Nada suara Prabha Winangun sangat dingin, tiap kata terluncur dalam penekanan suara yang bisa membuatnya kian bergidik oleh rasa takut.

"Jangan galak-galak dong, Mas."

"Duduk bentar di sofa, aku mau ngomong."

"Tolong, Mas Prab." Sanistya meminta dengan lebih sopan demi menghindari konflik lagi.

Tentu enggan diciptakan pertengkaran di antara dirinya dan sang suami seperti tadi pagi. Tidak nyaman dengan hubungan buruk begini.

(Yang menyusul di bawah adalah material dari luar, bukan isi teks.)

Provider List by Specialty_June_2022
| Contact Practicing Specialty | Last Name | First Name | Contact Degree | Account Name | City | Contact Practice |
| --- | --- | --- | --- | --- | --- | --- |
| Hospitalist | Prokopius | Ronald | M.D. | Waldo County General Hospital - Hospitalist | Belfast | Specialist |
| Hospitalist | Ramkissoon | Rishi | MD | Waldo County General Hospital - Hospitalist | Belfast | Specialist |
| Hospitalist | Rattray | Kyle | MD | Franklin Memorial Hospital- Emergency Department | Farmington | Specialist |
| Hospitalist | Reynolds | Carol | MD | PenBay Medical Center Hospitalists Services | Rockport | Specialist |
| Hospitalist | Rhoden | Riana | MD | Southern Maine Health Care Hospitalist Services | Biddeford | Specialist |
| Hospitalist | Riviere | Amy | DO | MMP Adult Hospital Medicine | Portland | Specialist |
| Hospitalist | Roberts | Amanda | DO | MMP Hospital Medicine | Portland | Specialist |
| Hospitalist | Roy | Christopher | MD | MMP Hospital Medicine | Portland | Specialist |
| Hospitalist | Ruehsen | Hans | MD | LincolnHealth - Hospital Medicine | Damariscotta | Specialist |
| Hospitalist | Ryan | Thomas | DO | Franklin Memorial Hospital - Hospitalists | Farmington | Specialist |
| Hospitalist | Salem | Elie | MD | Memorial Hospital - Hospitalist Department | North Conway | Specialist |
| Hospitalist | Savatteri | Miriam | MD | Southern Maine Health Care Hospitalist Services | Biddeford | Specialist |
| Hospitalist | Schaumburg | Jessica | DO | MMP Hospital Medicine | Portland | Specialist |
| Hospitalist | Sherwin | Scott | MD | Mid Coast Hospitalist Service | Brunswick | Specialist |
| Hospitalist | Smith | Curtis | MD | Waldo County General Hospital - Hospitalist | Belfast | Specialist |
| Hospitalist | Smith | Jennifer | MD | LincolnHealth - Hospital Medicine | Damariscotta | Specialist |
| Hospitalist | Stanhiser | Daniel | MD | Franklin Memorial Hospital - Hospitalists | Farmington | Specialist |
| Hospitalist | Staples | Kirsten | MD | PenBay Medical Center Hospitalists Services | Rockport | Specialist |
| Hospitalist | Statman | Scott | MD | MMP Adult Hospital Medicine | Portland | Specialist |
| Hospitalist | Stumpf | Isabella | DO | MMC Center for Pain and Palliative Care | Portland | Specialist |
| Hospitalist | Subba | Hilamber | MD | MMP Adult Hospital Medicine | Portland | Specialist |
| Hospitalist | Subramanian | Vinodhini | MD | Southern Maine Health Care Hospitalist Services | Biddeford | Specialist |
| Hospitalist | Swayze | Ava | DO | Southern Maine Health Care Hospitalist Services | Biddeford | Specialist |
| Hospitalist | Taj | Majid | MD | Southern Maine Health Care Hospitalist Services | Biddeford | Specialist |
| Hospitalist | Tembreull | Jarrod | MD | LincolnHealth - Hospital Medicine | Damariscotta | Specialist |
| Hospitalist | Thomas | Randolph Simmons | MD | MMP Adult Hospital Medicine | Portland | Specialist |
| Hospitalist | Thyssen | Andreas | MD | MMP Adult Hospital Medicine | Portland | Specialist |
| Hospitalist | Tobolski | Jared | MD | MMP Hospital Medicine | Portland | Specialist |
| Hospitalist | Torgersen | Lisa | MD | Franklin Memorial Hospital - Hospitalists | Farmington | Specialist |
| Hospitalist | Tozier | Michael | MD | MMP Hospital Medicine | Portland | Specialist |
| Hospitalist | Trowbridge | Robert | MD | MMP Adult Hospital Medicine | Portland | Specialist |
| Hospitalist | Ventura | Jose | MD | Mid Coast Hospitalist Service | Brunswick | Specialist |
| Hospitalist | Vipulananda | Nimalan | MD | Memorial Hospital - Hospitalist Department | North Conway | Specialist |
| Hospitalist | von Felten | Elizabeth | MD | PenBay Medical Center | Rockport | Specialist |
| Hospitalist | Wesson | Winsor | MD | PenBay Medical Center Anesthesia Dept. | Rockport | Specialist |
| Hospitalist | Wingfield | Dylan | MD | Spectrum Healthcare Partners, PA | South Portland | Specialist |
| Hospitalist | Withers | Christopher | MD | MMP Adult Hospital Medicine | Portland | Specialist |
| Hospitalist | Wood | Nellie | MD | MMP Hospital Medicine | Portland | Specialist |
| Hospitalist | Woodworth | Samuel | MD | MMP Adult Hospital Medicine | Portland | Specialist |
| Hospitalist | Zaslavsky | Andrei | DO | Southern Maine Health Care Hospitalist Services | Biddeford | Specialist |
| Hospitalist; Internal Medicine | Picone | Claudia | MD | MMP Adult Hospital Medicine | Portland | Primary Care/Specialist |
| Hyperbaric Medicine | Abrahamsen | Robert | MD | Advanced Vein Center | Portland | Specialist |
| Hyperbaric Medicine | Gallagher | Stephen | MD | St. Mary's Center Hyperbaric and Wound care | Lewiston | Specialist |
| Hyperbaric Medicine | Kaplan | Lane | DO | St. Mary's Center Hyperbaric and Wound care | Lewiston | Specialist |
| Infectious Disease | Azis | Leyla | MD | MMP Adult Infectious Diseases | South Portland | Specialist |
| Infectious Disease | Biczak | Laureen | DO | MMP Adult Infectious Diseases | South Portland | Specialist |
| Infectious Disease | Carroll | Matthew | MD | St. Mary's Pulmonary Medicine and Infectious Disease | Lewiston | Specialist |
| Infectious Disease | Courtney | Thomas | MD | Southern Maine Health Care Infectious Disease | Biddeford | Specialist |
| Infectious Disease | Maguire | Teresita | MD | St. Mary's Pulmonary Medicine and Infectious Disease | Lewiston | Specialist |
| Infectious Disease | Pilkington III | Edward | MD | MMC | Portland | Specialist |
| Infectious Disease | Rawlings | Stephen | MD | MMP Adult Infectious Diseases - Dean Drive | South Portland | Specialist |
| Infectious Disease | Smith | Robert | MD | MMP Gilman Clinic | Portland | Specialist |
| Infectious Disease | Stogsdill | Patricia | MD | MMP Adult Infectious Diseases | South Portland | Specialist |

"Nggak akan lama, Mas. Sebentar doang."

Tanpa bertanya, Prabha Winangun pun duduk di sofa, sebagaimana diinginkan Sanistya. Ia ingin mendengar apa yang ingin wanita itu katakan.

Tak lama, sang istri mengulurkan tangan kanan ke arahnya. Entah apa maksudnya, ia tidak bisa memahami. Diputuskan untuk diam saja.

"Aku mau minta maaf, Mas Prabh."

"Aku salah tadi pagi."

"Aku salah karena memancing pertengkaran dan menyebabkan Mas Prabh marah denganku."

"Aku nggak akan cari ribut lagi. Aku juga nggak akan minta cerai dari Mas Prabh lagi."

"Aku janji."

Tak hanya berupa ucapan-ucapan dengan nada serius yang dilontarkan, tapi juga ditunjukkan bentuk huruf V menggunakan kedua jari.

"Aku minta maaf pokoknya, Mas Prabh."

Prabha seketika merasa lega, setelah mendengar permohonan maaf dari istrinya. Ia kira Sanistya akan membahas perpisahan mereka lebih lanjut.

Syukurnya, wanita itu mengakui kesalahan.

"Aku mau dimaafkan nggak, Mas?"

"Saya memaafkan kamu, Sanis."

Prabha lantas memeluk istrinya. Tanda damai di antara mereka berdua sudah tercipta. Ia pun salut dengan kedewasaan ditunjukkan Sanistya.

"Masih marah nggak, Mas Prabh."

"Tidak." Prabha menjawab cepat.

"Saya bisa menerima kenakalan kamu kali ini, Sanis, tapi saya minta jangan diulangi lagi."

"Iih, aku nggak nakal, Mas."

Prabha terkekeh pelan. Celotehan sang istri bisa menghiburnya dari segala ketegangan pikiran.

Nyaman juga bisa merengkuh wanita itu yang tak menolak didekapnya, justru membalas balik.

"Satu yang perlu kamu tahu, Sanis ...."

"Saya menikah bukan untuk bercerai, saya akan menjaga pernikahan kita sampai kapanpun."

"Saya akan menjadi suami seperti kamu mau."

"Benaran, Mas? Bisa jadi suami romantis?"

"Bisa." Prabha menjawab mantap.

"Bisa jadi suami yang kata-katanya manis?"

"Bisa."

"Wih, benaran? Mana buktinya, Mas Prabh?"

"Mulai besok akan saya buktikan."

Mereka sudah berpandang-pandangan, sehingga bisa dilihat oleh Sanistya seringai sang suami.